Problem description:
Scan the data below and give the number of lines that include the word "manual", with no other words.

Listed records:
# # # # #
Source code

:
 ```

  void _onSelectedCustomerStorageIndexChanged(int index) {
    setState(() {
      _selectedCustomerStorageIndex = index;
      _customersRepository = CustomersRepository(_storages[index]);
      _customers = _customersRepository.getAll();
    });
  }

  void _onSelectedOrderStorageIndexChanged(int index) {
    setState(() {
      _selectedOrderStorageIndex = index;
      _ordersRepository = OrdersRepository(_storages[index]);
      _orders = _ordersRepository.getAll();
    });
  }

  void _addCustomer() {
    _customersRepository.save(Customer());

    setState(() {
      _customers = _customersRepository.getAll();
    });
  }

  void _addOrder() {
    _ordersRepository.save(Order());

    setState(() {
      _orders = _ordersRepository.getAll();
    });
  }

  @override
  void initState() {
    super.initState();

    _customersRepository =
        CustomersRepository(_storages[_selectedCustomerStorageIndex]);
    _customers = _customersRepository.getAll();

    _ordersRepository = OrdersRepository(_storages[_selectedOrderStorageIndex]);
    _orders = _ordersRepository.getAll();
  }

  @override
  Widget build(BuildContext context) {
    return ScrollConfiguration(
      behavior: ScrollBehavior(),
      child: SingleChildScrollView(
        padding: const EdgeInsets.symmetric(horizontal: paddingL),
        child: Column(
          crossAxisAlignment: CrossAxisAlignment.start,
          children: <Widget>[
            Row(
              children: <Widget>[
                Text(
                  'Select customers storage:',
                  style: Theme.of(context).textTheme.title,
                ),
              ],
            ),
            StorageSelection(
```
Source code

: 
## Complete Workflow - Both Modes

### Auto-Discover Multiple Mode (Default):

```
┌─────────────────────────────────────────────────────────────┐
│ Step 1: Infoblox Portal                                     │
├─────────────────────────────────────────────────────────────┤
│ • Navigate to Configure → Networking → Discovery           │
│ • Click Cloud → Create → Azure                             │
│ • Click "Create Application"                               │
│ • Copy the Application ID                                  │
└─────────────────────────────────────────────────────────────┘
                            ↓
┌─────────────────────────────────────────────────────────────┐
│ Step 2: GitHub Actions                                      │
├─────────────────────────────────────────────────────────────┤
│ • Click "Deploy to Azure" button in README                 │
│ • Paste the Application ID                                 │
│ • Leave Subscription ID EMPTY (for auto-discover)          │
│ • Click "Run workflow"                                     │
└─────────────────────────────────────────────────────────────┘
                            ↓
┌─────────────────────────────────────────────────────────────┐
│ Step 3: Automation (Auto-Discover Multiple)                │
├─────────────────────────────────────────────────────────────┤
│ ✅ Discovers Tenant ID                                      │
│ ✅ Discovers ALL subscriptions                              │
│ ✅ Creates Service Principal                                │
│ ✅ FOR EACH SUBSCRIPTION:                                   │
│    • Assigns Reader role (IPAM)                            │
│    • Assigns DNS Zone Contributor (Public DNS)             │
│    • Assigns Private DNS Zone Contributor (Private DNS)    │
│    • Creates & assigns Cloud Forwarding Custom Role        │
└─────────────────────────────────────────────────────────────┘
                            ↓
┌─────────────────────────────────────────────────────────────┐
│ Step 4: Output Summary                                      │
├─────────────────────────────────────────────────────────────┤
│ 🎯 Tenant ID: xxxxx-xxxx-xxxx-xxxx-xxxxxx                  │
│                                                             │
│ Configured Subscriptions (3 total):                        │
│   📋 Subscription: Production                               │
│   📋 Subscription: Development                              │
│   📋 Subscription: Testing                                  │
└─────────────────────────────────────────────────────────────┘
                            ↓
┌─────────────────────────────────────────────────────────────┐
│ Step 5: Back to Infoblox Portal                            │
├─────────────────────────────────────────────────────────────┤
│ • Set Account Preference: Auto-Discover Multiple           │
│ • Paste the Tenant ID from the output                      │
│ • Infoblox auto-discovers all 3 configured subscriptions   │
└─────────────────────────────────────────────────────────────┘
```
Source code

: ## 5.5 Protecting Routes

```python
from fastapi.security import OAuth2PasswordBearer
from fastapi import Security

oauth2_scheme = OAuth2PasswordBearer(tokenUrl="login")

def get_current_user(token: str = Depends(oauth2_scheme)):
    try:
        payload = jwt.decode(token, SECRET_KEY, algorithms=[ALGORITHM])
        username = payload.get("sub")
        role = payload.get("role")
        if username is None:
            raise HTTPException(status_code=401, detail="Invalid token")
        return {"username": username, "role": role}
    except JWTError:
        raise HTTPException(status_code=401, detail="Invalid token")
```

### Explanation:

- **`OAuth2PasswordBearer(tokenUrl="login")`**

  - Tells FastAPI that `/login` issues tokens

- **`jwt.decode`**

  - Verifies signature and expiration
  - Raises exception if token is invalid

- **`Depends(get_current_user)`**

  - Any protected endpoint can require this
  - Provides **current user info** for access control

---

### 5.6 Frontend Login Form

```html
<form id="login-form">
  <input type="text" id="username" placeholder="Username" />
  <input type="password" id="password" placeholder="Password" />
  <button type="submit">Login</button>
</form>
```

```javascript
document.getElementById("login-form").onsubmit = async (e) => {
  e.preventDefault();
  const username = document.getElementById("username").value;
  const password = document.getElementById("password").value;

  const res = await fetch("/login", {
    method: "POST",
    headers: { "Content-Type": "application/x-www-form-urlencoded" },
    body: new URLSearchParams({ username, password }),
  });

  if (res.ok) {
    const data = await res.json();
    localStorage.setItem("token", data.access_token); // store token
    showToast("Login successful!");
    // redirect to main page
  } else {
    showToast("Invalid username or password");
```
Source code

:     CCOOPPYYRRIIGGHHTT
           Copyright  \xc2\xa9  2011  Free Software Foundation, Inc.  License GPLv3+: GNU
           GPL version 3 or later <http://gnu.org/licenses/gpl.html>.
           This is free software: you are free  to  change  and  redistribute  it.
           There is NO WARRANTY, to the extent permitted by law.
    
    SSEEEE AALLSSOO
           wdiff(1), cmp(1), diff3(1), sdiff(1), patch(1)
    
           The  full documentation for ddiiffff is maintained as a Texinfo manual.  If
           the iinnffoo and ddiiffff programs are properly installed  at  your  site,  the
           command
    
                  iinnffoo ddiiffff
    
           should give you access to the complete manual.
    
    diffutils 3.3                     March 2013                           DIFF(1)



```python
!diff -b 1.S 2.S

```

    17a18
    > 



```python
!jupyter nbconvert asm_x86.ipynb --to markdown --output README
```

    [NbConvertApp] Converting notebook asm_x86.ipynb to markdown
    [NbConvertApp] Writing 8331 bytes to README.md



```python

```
# # # # #
Answer box:
2